Above all, to me, this represents an internal issue with their leadership. Very few people there seem to know how to manage a software product. Granted it's a difficult thing to do well, but honestly, to me, their losses far outweigh their wins in this space in the past decade. They've had some big missed opportunities and while I don't have insight into their leadership, I don't see that changing any time soon.

Despite all of this, they continue to print money and move tons of product, so I guess from a purely capitalistic standpoint, who cares...but I know that they could do so much better with this stuff, and that hurts.

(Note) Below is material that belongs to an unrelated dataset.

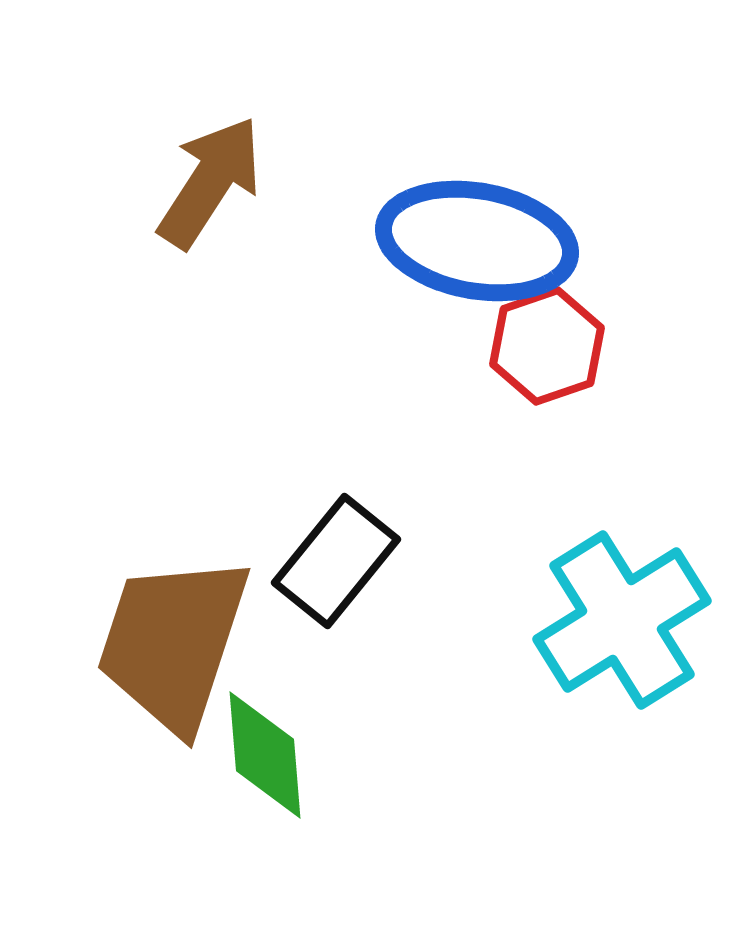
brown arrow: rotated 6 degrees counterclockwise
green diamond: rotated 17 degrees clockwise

"I know that they could do so much better with this stuff, and that hurts". Pretty much what's wrong with all monopolistic power holders. Technology disrupts so many things but not factors leading to monopolistic industries.
Apple still has a huge advantage with their iOS app ecosystem. They can introduce a hardware and add an SDK to iOS that allows their developers to create apps that seamlessly work on that hardware. But they need to come up with the hardware fast because Amazon will race far ahead otherwise.
Let's not forget their huge cash on hand. Apple could purchase its way into any market and technology at this point.
I really like apple stuff, but your sentence could have easily applied to Microsoft at the dawn of smartphones. Capital is not a guaranteed path to success.
Microsoft hasn't gone away. Both companies are huge successes. They've just got failures like everybody else. Unlike most, they're still owners of markets.